Canadian and US dollars are basically worth the same these days. I think there's like a .5 cent difference right now.

EDIT: In fact, as it stands, the Canadian dollar is worth more
 
Maybe a new class of practitioner could be added. Or, say, let PAs supervise medics?

What with all the "degree creep" that there is these days, why not just make EMT-B an associate degree level, paramedics a baccalaureate level? That'd keep it in line with PAs being masters level and physicians being, well, doctorate-level.
 
That doesn't address the issue of RN having both AS and BS level degrees. Seems a little bizarre of someone could be an RN with an AS but only an EMT B with an AS.
 
That doesn't address the issue of RN having both AS and BS level degrees. Seems a little bizarre of someone could be an RN with an AS but only an EMT B with an AS.

I remember reading somewhere about a proposal to make RN require a baccalaureate degree.
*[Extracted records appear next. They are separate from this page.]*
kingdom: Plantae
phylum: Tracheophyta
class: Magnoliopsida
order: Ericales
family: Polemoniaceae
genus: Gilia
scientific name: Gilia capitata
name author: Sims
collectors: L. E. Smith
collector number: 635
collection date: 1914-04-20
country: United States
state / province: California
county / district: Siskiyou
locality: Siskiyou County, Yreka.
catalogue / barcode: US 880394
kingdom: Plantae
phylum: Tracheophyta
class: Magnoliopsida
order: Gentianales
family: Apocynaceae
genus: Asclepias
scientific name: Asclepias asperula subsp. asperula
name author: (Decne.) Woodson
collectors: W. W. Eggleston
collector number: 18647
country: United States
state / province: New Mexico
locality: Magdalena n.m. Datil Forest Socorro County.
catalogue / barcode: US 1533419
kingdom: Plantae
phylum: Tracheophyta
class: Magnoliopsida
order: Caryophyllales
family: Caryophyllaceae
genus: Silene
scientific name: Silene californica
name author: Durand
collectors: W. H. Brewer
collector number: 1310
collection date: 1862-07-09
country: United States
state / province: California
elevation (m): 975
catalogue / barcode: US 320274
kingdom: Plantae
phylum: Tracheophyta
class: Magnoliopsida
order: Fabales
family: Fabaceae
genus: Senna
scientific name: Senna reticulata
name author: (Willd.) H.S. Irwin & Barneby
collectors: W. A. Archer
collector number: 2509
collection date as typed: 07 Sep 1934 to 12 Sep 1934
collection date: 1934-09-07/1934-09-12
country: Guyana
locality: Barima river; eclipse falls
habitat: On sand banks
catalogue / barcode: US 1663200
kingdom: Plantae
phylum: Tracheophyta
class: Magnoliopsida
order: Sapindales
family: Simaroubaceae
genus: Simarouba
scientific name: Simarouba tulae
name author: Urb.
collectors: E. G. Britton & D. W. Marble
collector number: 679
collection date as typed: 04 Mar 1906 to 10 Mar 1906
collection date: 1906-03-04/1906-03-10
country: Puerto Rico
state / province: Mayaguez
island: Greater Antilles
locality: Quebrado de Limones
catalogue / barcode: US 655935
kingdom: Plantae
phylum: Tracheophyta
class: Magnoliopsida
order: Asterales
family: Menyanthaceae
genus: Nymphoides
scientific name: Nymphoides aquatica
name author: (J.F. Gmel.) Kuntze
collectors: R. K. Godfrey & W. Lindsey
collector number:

All equivalent professions, like PT and OT require at the very minimum a bachelor's degree, and PT is now, for example, at the doctoral level for practice, so I've read.
 
Absolutely NOTHING would be achieved by the United States of America towards having a nationally recognised 'paramedical doctor' until the United States of America actually became the United States of America. With each state having it's own certification and licensure etc this will never happen. Even the National Registry is not really national. There are still some states that don't recognise it. Coming to the USA from the UK it wasn't until I had lived here for a while that I realised just how screwy this country really is. On a smaller scale it would be like each county in the UK advocating for its own licensure etc. It would not be a viable option. Until ALL of the states learn to pull together and adopt a national recognition program something like this would never be accomplished. The overall state of health care in the USA is, without a doubt, world class, however, the actual provision of this healthcare to the masses is absolutely ridiculous. One of the main problems that I have seen is that there are way too many big money companies involved. Something has to change, something is going to break but until the big medical companies are reined in nothing will get done. OPEN MESSAGE TO THE UNITED STATES OF AMERICA: STOP FAILING YOUR PEOPLE AND PULL TOGETHER.